Express Scripts' Miller lays out manifesto to fight sky-high drug prices

Express Scripts CMO Steve Miller

It's no secret that Express Scripts ($ESRX) Chief Medical Officer Steve Miller is hankering for some changes in the pharma business. He's been an outspoken critic of sky-high drug prices ever since Gilead's ($GILD) $84,000-per-treatment-course hep C med Sovaldi won FDA approval late last year, and last month he touched off a pricing war by forming a pact with competitor AbbVie ($ABBV) to exclude the California company's treatments.

But what many may not know, he told PharmExec, is that he's got a four-point solution to fix what he sees as the industry's biggest problems.

The way Miller sees it, many of today's astronomical price tags are linked to a lack of scientific innovation. Take Sovaldi, for example: Gilead picked up the rights to the future blockbuster from Pharmasset when the drug was already in Phase III, shelling out $11 billion and hiking the price Pharmasset had settled on--$36,000--by nearly $50,000, he points out. Both Big Pharma and smaller biotechs have been jacking up the price on existing products, too, a move he calls a "telling sign of failure."

"The industry is still innovating--but on a financial model of drug development that has little to do with science," he said. And the way he sees it, it's not sustainable.

So what can the U.S.--an "outlier country" when it comes to factoring cost into the value of pharma products--do to fix it?

First of all, its companies need to "exercise good judgment in adhering to society's social contract around pharmaceuticals," he says.
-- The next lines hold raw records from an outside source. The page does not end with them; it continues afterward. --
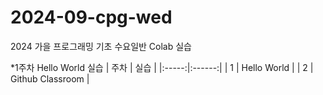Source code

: # 2024-09-cpg-wed
2024 가을 프로그래밍 기초 수요일반 Colab 실습

*1주차 Hello World 실습
| 주차 | 실습 |
|:-----:|:------:|
| 1  | Hello World |
| 2 | Github Classroom |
That means setting up contracts with all stakeholders before a product is approved--and that includes payers' insights into "what we think is tolerable in the commercial space." It also means keeping aware of a drug's intended patient pool--in other words, no orphan drug pricing for nonorphan drugs.

Companies should also help secure a final U.S. biosimilars pathway, which will save payers billions and give them "more leeway" to fund the next-gen hep C therapies and pricy forthcoming PCSK9 inhibitors for cardio conditions. And enough with the "evergreening," Miller says--tweaking products to secure additional patent protection doesn't add value for patients or providers.
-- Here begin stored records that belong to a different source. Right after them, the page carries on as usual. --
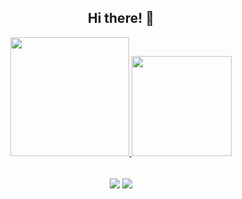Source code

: <div align="center">
  
  <h2><b>Hi there! 👋</b></h2>
  <a href="https://github.com/Thais-Lara">
  <img height="190em" src="https://github-readme-stats.vercel.app/api/top-langs/?username=Thais-Lara&layout=compact&langs_count=7&theme=github_dark"/>
  <img height="160em" src="https://github-readme-stats.vercel.app/api?username=Thais-Lara&show_icons=true&theme=github_dark&include_all_commits=true&count_private=true"/>
    
</div>
  
  ####
  
<div align="center"> 
  
  <h2><a href="https://www.linkedin.com/in/thaislarac" target="_blank"><img src="https://img.shields.io/badge/-LinkedIn-%230077B5?style=for-the-badge&logo=linkedin&logoColor=white" target="_blank"></a>
  <a href = "mailto:thaiscostalara@gmail.com"> <img src="https://img.shields.io/badge/-Gmail-A81B1B?style=for-the-badge&logo=gmail&logoColor=white" target="_blank"></a></h2>

  
 
 
</div>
And finally, they should ramp up their efforts to force all developed international markets to "pay their fair share" of new drug innovation. "When the poorest person in America is asked to pay $84,000 for a course of treatment on Sovaldi while a rich stockbroker in London's financial district pays only $57,000 through the NHS--that's just not fair," he says.

The onus isn't all on drug companies, either. "All actors need to step up to the plate," Miller says, and that includes government and payers themselves. As far as Miller's concerned, he's already started, launching an exclusive pact with AbbVie that both secured Express Scripts a sizable discount on its Viekira Pak and coerced Gilead into doing the same with rival CVS.

"There would be no discounts if we hadn't done what we did," he told the Financial Times on Monday. "We found a partner in AbbVie that changed the whole dynamic. Today's decision from CVS is a natural extension of the good work that we've done."